Call it the “Honey Badger Fed,” because it doesn’t care about your stock portfolio.

The latest meeting of the Federal Open Market Committee—the body at the federal reserve which makes decisions on setting interest rates—concluded on Wednesday. The U.S. central bank decided to leave rates where they were, after raising them for the first time in nine years in December. And in its post-meeting statement, the central bank made no mention at all of the terrible start stock markets got off to this year, while making only a brief reference to what appears to be a sharp slowdown in growth in China that is helping to spook investors.

The Fed has good reason for it’s indifference, despite a widespread belief that it is very concerned about equity prices. There’s common belief that when stock markets rise rise, people tend to spend more because they feel wealthier, even if their income hasn’t gone up. In fact, this was one argument that former Fed Chair Ben Bernanke made himself in favor of his unconventional monetary stimulus policies launched in the wake of the financial crisis.

If stock market levels really do affect consumer spending, then then the nearly 12% decline in the S&P 500 since last summer would be cause for concern. Though employment growth has been strong of late, consumer spending has been disappointingly weak, and that added hit from a negative wealth effect could pose a problem for the broader economy.

But more recent scholarship has cast doubt upon whether moves in the stock market actually create a so-called “wealth effect” that causes people to spend more when the stocks are expensive and less when they’re cheap. The same goes for corporations. While large firms haven’t been shy about taking out debt over the past several years to take advantage of rock-bottom interest rates, they have mostly used those funds to raise dividends or buyback stock. When corporations actually decide to invest in their businesses, they by and large finance it using retained earnings, not debt.

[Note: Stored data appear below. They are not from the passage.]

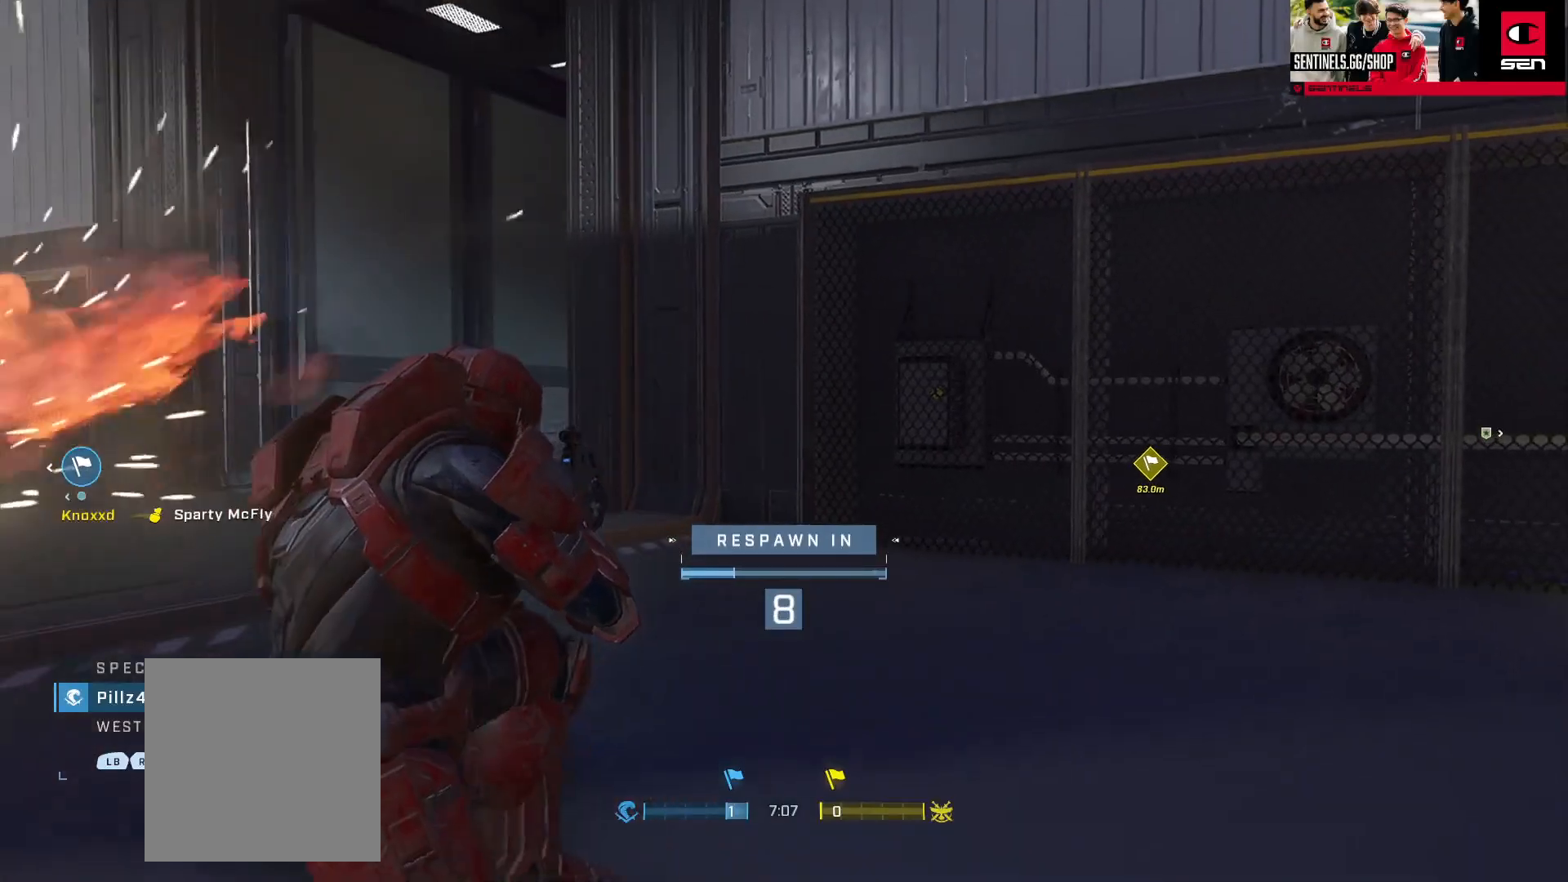
{"buttons": [], "left_stick": "center", "right_stick": "center", "events": []}
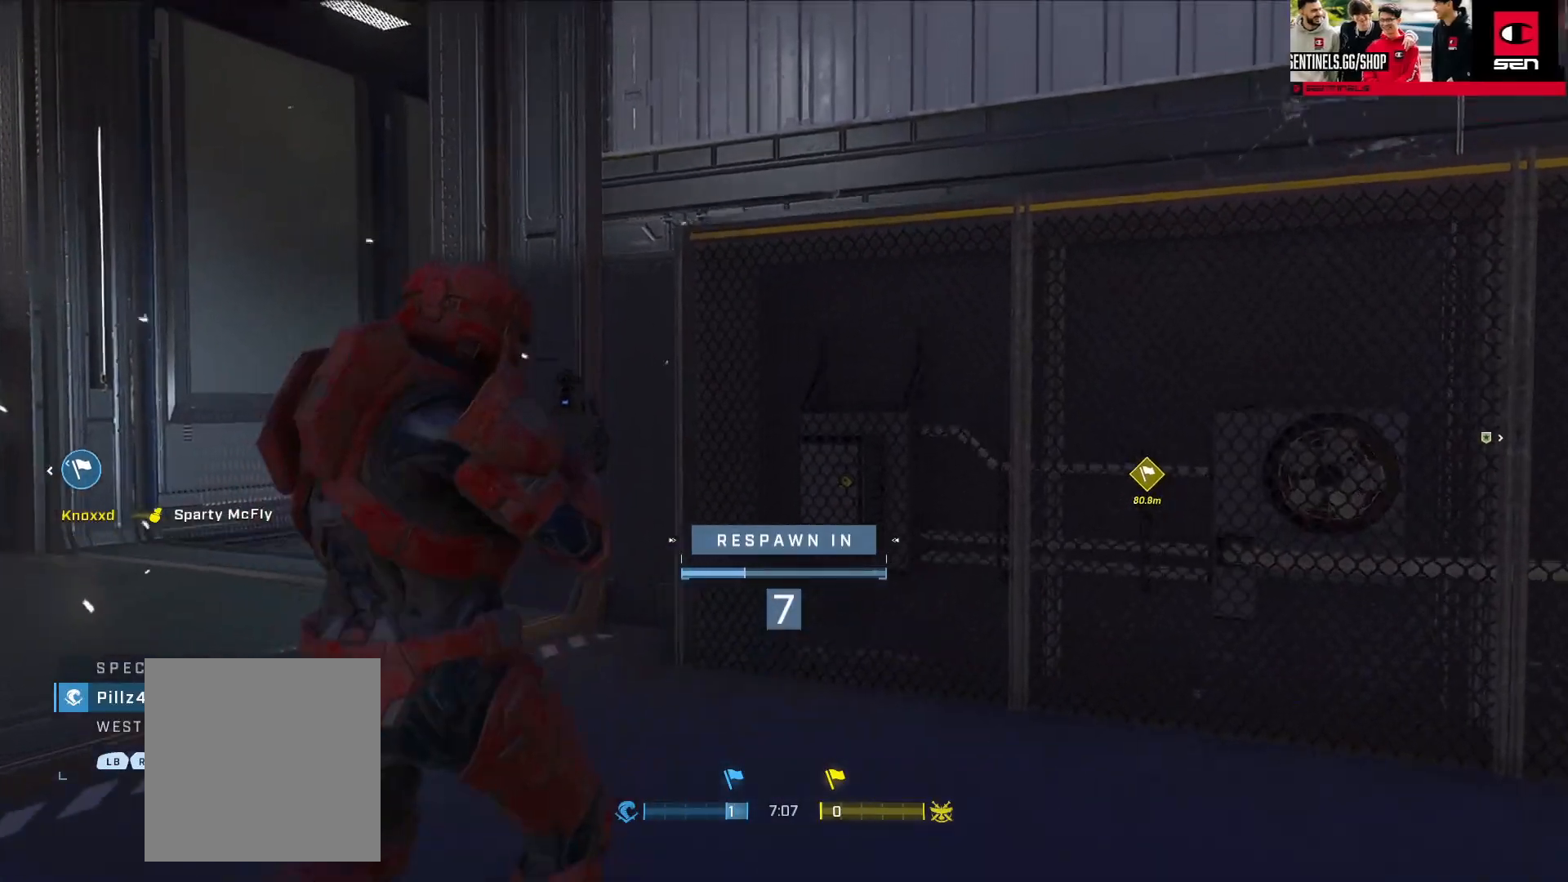
{"buttons": [], "left_stick": "center", "right_stick": "center", "events": []}
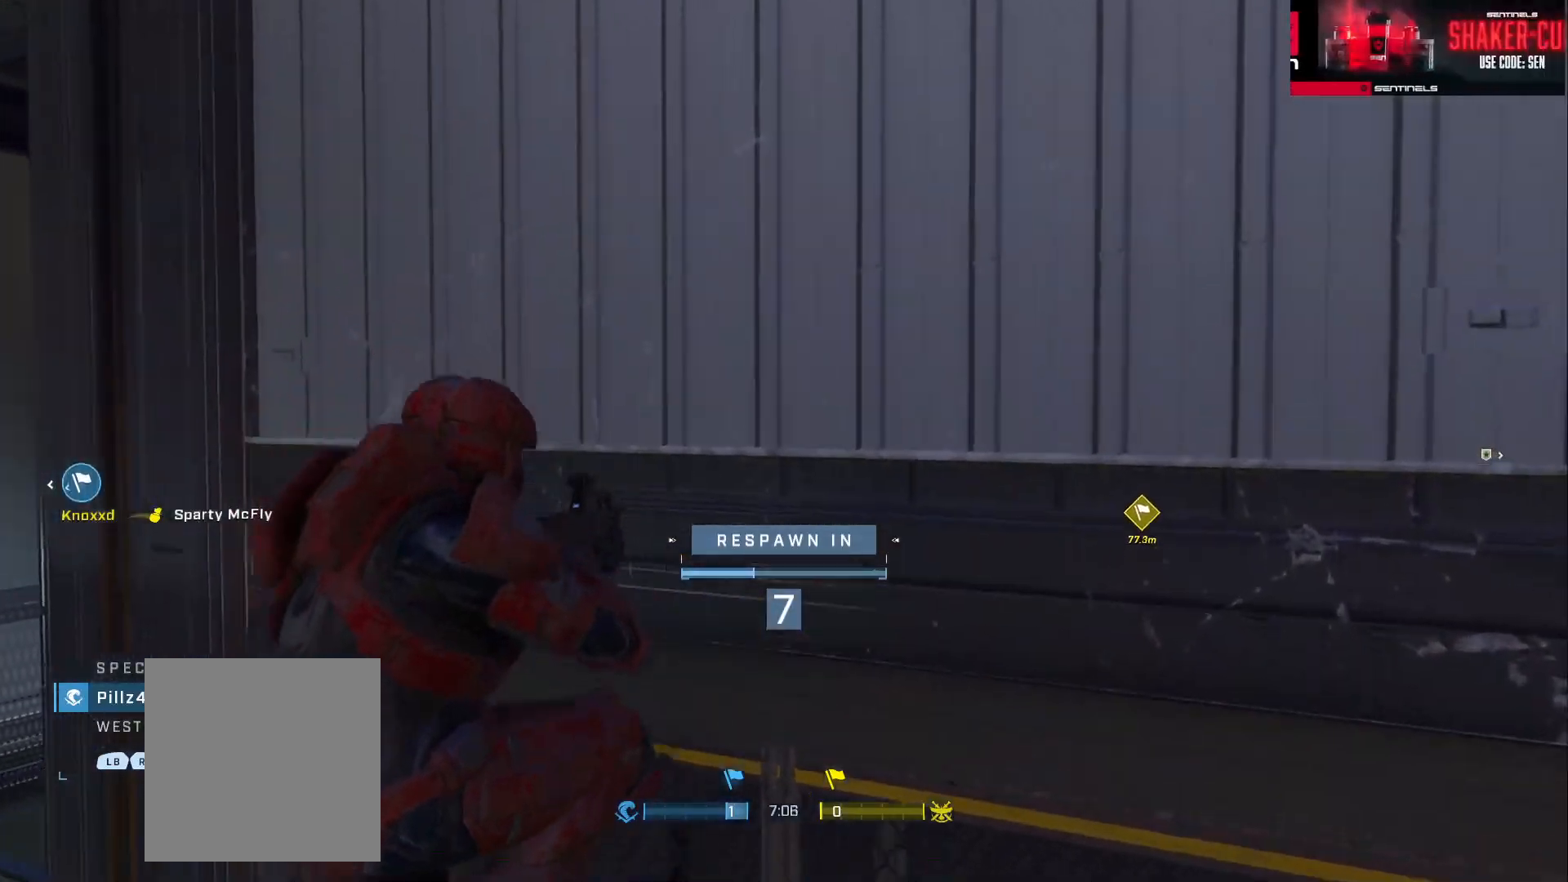
{"buttons": [], "left_stick": "center", "right_stick": "center", "events": []}
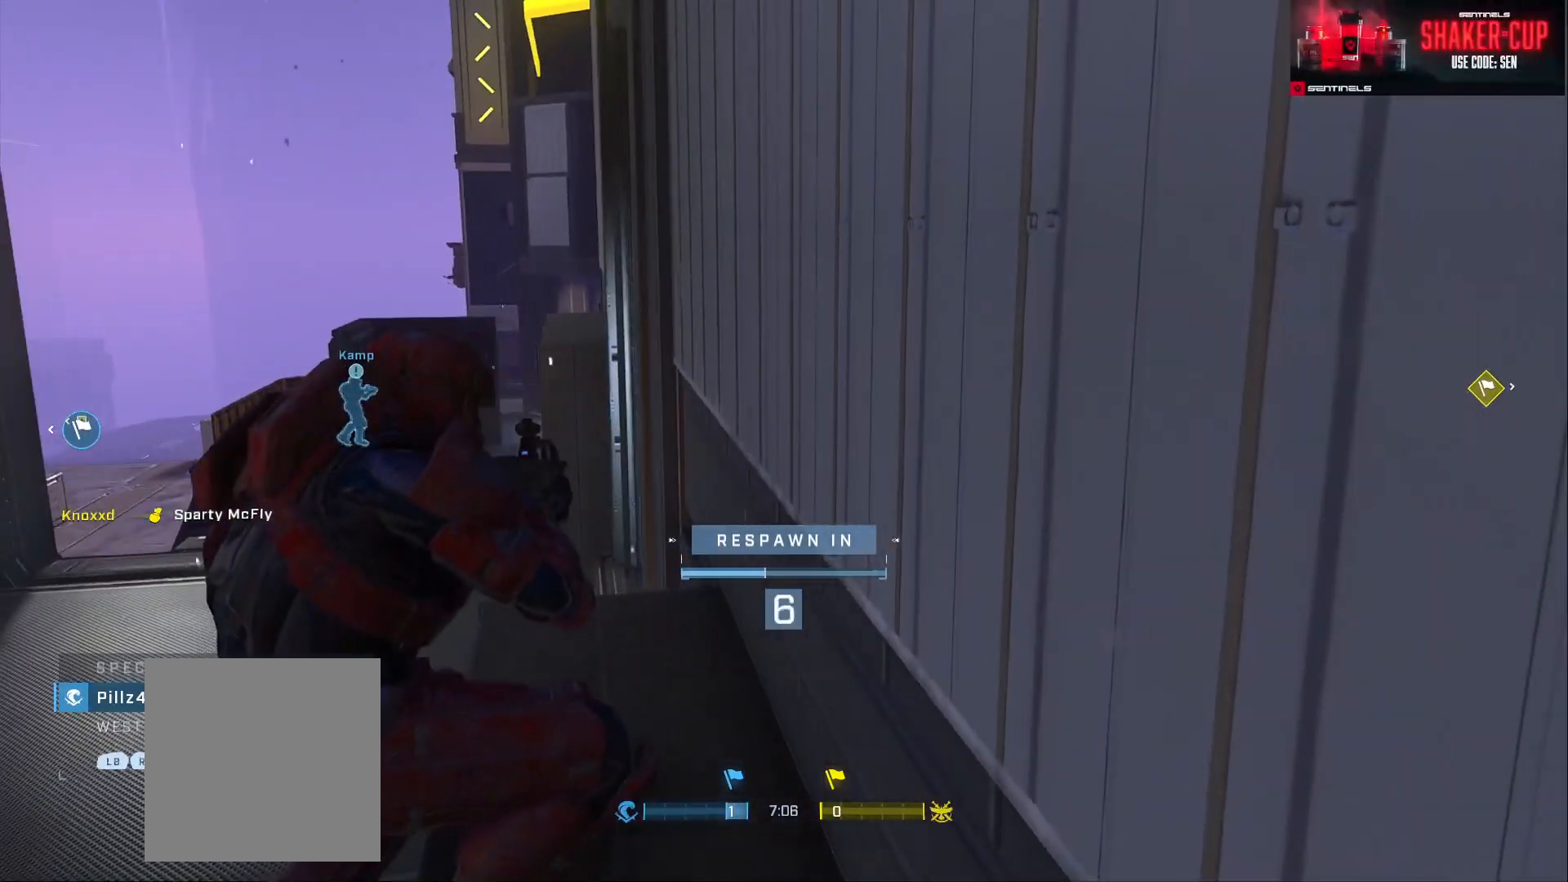
{"buttons": [], "left_stick": "center", "right_stick": "center", "events": []}
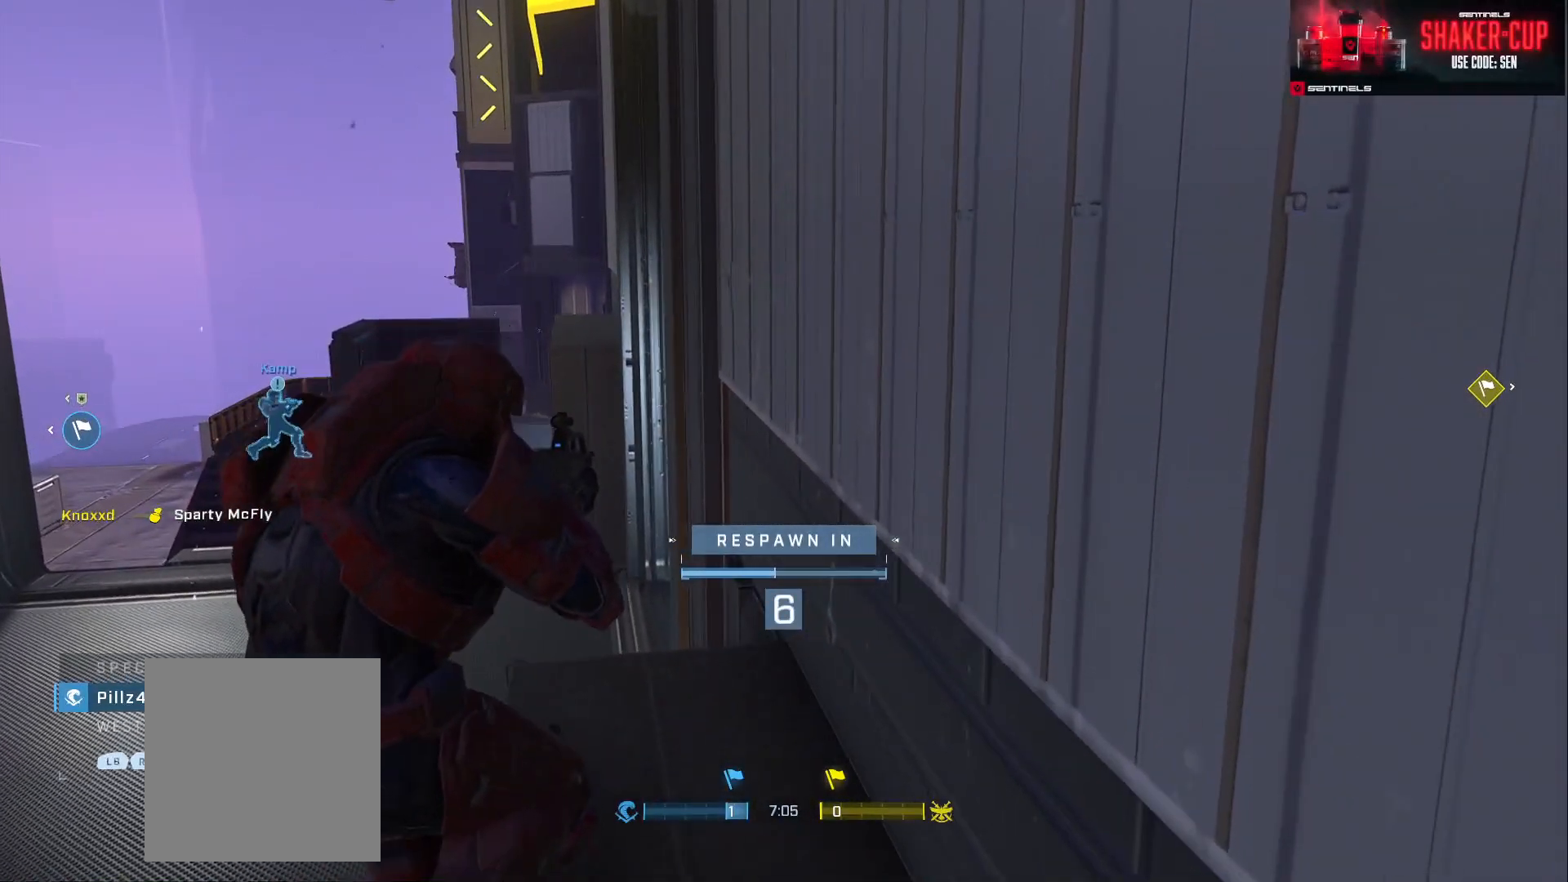
{"buttons": [], "left_stick": "center", "right_stick": "center", "events": []}
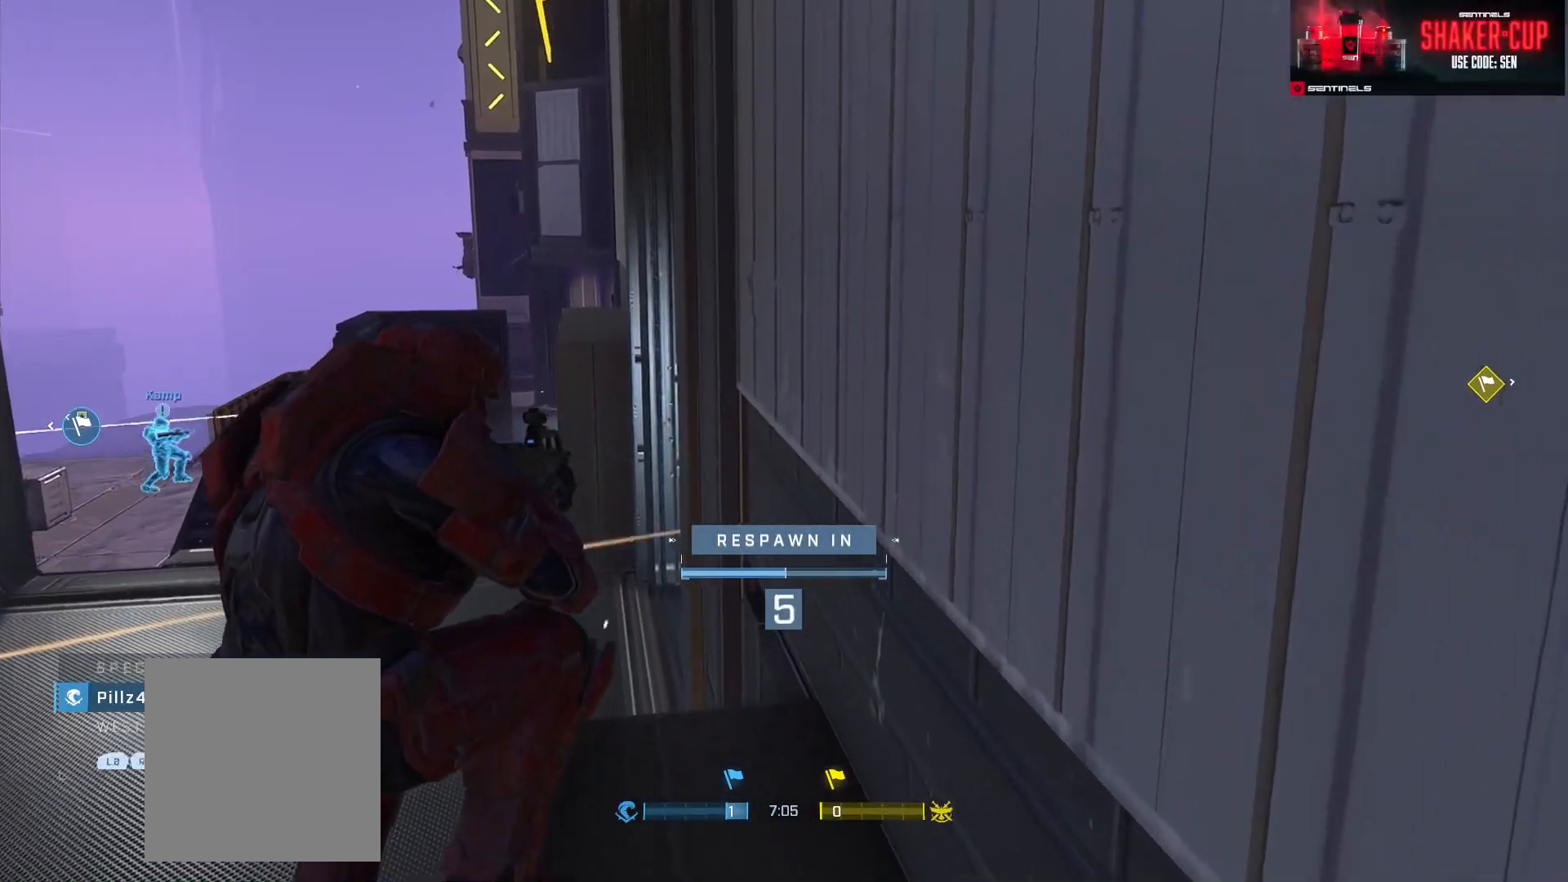
{"buttons": [], "left_stick": "center", "right_stick": "center", "events": [[217, "R1", "down"], [301, "R1", "up"]]}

But there is one asset class where evidence shows there is a wealth effect, and that’s the housing market. When housing prices are higher, people do really spend more, and spend less when home prices are cheap. This make sense when you think about it: a smaller percentage of Americans own stocks than own their own home. And even those of us who do own both stocks and a home, it’s likely that equity in your home makes up a much larger percentage of your net worth than what’s in your 401(k).

And the housing market is doing just fine, as evidenced by yesterday’s release of the latest reading of the Case-Schiller home price index, which showed that home prices rising 5.3% year-over-year nationally. The steady state of home prices dovetails with other data the Fed emphasized, like strong employment growth figures in recent months.

Markets, however, didn’t initially take this indifference very well. In the first hour after the Fed’s statement was released, already jumpy equity markets took a dive, with the Dow Jones Industrial Average falling close to 150 points in the first hour after the Fed’s statement.